Excerpted text:
--
- Born: 23 September 1955 (age 70) Guizhou, China
- Education: Shanghai Theatre Academy
- Occupation: Actor
- Years active: 1989–present
- Notable work: Deng Xiaoping at History's Crossroads
- Political party: Communist Party

Chinese name
- Traditional Chinese: 馬少驊
- Simplified Chinese: 马少骅

Standard Mandarin
- Hanyu Pinyin: Mǎ Shàohuá

= Ma Shaohua =

Chinese actor

Ma Shaohua (born 23 September 1955) is a Chinese actor best known for portraying historical figures such as Sun Yat-sen and Deng Xiaoping in several films and television series. He became widely known to audiences with Towards the Republic, The Emperor in Han Dynasty, The Rise of the Tang Empire, and Deng Xiaoping at History's Crossroads.

== Early life and education ==
Ma was born into a Hui family in Guizhou, on 23 September 1955. After the third grade of primary school, he attended Beijing Opera Class of Guizhou Art School, studying Laosheng. In 1969, he became an actor at the Cultural Work Corps of Guizhou Military District and moved to Guizhou Modern Drama Troupe in 1975. After resuming the college entrance examination, in 1978, he entered Shanghai Theatre Academy, majoring in comedy.

== Acting career ==
Ma made his screen debut with a supporting role as Sun Yat-sen in Li Dazhao (1989). In 1997, Ma made his film debut with a small role in the war film The Ninth Battalion.

In 2000, he portrayed Sun Yat-sen in the biographical television series Civilian President.

Ma starred as Sun Yat-sen, reuniting him with co-star Zhou Li, who played Song Qingling, in the 2001 biographical film Twelve Years of Wind and Rain.
--
Material shown:
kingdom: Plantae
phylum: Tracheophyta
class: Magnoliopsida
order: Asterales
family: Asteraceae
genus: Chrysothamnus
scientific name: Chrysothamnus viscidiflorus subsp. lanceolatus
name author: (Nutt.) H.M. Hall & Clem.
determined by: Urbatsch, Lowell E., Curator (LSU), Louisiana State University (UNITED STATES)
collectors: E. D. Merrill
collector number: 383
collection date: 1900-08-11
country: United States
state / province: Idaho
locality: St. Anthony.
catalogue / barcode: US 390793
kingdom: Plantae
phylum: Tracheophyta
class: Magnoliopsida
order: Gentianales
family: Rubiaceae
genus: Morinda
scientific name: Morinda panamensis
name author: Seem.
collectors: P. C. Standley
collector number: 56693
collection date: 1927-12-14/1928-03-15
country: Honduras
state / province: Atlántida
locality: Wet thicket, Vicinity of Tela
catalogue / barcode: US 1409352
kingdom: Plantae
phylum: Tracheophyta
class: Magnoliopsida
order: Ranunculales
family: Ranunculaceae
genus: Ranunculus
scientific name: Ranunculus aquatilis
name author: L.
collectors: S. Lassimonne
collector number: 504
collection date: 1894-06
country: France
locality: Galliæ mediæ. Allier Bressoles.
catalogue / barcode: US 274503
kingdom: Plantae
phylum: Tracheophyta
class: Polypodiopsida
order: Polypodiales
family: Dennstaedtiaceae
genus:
--
Task description:
Answer these from the article on Ma Shaohua:
(a) In what year did he become an actor at the Cultural Work Corps of Guizhou Military District?
(b) What did he major in at Shanghai Theatre Academy?
(c) Who played Song Qingling in Twelve Years of Wind and Rain?

Response below:
(a) 1969
(b) Comedy
(c) Zhou Li